In short: the number of database trips is limited to the number of nodes that are out-of-date in the cache for the current path, or that it currently does not hold. (In practice we'd expect this to be zero under the assumptions above.)
This is implemented in the current sketch; top-level (app) nodes have a timeout. If a request comes in for that app, the database will only be contacted in two situations: either if the cache currently has no entry (positive or negative) for that app; or if the current entry has passed its time-to-live. All other nodes can be updated deterministically - there's no need for further timeout complications.
An alternative strategy would be for the database to publish cache invalidation notices on a pub-sub channel which all caches subscribe to; in this situation, top-level nodes may be marked as out-of-date which will trigger a refresh on the next query for a route belonging to that app. Absent those notifications, the cache entries could live forever.
This approach is equivalent to setting the positive TTL to 0; it touches the database (once, under normal operation with stable routes) per lookup. The rest of the datastructure will be held in cache where possible.
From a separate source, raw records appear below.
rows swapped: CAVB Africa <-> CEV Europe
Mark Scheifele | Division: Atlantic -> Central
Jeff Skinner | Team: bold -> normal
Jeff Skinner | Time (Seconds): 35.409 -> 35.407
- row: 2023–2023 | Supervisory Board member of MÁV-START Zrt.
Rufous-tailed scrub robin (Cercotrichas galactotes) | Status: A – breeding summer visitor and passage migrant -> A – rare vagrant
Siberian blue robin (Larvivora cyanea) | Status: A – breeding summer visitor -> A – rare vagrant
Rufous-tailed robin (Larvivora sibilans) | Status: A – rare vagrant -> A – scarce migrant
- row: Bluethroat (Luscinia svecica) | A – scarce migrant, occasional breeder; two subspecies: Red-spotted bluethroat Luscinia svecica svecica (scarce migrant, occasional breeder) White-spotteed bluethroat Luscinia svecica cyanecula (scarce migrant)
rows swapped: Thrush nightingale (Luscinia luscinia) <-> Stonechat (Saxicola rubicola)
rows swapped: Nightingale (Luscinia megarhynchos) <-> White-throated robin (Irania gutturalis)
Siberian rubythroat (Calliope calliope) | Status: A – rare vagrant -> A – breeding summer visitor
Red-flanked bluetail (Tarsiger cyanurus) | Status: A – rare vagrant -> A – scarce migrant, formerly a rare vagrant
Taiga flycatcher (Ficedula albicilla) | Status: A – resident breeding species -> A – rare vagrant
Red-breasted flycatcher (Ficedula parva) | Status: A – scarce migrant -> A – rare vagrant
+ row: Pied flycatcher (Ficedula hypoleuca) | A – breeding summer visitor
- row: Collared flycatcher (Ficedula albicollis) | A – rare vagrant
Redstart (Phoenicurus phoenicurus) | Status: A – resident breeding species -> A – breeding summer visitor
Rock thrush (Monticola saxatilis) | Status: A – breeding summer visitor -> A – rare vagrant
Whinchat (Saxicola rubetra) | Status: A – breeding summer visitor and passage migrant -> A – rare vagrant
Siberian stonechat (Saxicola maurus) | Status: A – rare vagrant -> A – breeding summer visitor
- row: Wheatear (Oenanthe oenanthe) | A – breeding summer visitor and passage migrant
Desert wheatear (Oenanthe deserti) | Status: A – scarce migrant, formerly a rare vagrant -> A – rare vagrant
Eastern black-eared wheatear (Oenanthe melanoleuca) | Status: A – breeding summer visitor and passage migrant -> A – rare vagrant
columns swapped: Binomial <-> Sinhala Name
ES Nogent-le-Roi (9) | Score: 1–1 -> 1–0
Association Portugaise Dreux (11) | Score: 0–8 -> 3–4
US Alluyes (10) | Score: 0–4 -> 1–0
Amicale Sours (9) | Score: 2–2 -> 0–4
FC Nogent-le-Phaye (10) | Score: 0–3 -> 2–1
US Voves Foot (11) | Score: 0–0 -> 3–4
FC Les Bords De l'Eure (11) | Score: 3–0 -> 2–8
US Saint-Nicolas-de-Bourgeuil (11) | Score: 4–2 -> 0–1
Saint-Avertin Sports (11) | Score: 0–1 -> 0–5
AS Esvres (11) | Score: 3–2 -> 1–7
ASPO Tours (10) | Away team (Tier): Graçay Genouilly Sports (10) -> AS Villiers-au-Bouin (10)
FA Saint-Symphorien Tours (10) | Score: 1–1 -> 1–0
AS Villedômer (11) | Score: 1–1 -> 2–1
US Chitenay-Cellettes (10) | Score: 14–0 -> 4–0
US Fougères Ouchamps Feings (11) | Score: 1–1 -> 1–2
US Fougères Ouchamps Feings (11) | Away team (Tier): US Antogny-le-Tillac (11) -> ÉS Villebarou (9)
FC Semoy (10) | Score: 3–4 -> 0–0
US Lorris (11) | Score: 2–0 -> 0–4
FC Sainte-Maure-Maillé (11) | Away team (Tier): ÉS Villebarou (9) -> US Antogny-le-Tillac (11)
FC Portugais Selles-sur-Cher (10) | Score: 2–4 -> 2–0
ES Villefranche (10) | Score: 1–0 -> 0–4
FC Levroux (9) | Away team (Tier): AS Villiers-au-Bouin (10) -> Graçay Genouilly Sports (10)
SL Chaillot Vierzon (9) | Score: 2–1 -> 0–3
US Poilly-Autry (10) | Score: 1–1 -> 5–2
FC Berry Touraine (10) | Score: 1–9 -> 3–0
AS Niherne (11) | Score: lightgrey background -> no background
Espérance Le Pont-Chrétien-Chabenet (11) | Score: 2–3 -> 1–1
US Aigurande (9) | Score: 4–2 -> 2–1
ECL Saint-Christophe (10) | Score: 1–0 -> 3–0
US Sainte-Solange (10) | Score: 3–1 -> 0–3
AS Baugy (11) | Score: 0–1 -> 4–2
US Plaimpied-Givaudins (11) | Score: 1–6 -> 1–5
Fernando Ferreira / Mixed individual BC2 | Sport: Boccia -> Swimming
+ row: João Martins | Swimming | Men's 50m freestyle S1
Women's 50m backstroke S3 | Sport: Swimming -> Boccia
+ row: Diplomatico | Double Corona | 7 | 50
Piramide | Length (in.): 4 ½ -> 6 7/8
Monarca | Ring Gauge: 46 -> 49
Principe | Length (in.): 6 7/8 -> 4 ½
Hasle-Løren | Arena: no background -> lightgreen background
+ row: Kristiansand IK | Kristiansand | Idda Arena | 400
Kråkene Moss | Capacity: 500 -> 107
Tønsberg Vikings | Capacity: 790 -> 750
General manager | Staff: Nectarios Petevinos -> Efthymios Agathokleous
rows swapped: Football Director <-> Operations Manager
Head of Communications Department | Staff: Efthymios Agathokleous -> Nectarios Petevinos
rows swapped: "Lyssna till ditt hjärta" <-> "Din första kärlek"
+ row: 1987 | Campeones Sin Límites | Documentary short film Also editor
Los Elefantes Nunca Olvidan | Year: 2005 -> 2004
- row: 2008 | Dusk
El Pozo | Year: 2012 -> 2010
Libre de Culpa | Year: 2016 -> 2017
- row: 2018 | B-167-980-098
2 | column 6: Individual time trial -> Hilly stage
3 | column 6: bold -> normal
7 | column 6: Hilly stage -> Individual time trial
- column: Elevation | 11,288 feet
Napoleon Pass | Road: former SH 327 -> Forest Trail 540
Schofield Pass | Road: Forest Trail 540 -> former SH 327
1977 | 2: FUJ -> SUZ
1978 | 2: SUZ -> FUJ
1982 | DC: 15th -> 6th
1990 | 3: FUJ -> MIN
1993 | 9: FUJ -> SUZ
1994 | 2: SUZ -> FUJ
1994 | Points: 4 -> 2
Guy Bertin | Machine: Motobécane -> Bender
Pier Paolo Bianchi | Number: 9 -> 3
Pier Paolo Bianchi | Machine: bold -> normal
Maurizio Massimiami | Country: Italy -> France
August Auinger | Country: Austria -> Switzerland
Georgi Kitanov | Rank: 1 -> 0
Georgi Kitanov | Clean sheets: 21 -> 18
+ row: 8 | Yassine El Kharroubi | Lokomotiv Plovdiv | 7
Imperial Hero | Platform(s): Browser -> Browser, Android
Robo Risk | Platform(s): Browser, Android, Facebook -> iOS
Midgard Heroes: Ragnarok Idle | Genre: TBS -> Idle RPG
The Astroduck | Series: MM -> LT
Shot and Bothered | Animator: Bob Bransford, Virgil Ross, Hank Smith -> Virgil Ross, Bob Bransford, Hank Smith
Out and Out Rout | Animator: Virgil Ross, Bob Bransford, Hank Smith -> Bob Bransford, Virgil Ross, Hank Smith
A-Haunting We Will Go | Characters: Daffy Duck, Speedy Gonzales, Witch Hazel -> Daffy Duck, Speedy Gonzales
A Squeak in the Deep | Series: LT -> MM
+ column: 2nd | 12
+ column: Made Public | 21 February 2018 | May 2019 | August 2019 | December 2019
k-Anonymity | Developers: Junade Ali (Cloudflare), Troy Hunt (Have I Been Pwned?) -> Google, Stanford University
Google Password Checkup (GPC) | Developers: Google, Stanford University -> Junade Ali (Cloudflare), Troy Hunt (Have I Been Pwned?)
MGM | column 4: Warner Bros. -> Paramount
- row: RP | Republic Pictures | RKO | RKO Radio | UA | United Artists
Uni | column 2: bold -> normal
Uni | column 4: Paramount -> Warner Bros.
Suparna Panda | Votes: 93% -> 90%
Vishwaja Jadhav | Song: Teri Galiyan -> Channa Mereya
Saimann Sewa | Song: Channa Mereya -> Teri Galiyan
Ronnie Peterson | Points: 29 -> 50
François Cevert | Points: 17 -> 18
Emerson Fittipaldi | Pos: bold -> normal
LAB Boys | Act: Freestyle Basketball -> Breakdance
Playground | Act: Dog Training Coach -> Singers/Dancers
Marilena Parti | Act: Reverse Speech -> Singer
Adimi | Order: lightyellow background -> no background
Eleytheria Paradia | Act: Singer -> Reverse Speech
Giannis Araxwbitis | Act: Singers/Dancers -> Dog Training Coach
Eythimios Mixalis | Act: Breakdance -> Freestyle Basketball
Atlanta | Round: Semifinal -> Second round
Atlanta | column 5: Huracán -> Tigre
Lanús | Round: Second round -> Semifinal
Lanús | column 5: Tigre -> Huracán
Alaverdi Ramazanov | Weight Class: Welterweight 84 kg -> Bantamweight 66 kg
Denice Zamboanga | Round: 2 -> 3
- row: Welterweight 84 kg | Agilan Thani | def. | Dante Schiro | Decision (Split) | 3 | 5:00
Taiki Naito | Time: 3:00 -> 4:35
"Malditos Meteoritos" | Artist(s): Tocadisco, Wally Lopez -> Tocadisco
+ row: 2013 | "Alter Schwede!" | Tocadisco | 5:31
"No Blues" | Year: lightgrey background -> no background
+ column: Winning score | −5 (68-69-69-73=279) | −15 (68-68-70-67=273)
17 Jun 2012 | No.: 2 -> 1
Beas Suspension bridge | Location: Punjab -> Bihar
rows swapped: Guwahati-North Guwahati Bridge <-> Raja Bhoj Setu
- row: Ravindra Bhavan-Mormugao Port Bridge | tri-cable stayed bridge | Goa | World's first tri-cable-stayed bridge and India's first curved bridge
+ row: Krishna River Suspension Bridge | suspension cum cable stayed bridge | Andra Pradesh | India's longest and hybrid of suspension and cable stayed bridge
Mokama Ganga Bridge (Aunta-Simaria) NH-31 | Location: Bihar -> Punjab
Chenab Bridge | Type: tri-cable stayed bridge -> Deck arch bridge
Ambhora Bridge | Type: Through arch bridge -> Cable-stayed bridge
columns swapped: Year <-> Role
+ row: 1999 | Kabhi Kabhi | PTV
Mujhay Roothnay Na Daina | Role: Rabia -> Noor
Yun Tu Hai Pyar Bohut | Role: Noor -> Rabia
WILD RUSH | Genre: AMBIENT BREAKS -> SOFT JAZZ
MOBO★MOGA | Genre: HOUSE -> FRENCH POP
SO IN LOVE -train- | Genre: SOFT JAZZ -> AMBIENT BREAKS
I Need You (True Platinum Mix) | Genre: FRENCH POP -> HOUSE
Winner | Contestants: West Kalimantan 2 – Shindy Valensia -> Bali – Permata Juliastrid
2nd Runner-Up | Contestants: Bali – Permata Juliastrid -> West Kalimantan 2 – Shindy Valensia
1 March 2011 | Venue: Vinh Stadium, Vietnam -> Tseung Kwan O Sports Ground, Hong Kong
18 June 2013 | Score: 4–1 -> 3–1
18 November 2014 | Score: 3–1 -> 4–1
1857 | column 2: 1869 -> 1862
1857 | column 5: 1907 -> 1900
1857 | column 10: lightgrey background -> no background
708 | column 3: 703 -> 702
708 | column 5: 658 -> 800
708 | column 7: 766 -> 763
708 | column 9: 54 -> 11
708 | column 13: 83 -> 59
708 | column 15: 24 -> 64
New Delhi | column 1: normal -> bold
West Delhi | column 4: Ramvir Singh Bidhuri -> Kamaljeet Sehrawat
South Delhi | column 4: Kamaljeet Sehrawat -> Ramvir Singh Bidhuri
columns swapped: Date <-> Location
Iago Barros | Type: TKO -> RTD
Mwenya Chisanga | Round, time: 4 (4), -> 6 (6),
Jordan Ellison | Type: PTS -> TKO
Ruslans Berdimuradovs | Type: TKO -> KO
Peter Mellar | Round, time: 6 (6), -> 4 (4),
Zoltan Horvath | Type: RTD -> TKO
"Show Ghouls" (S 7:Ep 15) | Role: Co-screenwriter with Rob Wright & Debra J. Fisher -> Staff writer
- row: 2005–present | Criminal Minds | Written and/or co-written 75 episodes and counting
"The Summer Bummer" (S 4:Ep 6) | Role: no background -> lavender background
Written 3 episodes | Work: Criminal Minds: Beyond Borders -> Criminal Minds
All results are "live".
The current implementation throws away nodes pruned from the prefix tree when it discovers them; it keeps an entry for each app it is asked about (even if that entry is an expired negative one).
There is no reason why this scheme couldn't be augmented with a cache whose entries are more volatile; the resulting cost would be more trips to the database layer, but that may be considered a suitable compromise. The current implementation keeps everything it loads until it determines that it's a subtree that has been pruned.
This implementation supports a couple of path variable types. There's the single-path-element one,
encoded as :
; additionally, there's a remainder of the input variable, encoded as &
.
When hunting for a path, the most specific match is taken at each step. Fixed path entries are considered
to be more specific than single-element :
path variables, which are in turn more specific than the &
rest-of-path.
In practice, this is unlikely to be a burden. Consider the following route set:
1. /graph
2. /graph/view
3. /graph/:/stage/:
4. /graph/& ERROR: cannot match anything
5. /graph/:/&
Then the following requests would correspond to these paths:
/graph matches 1
/graph/view matches 2
/graph/view/ unmatched
/graph/view/foo unmatched
/graph/2934/stage/4372 matches 3
/graph/4234 unmatched (but adding a route of /graph/: would match this)
/graph/4234/ matches 5 (rest parameter is "")
/graph/4234/x/y/z matches 5 (rest parameter is "x/y/z")
Tweaks to the semantics of trailing slashes are of course possible; the current approach favours brevity of implementation.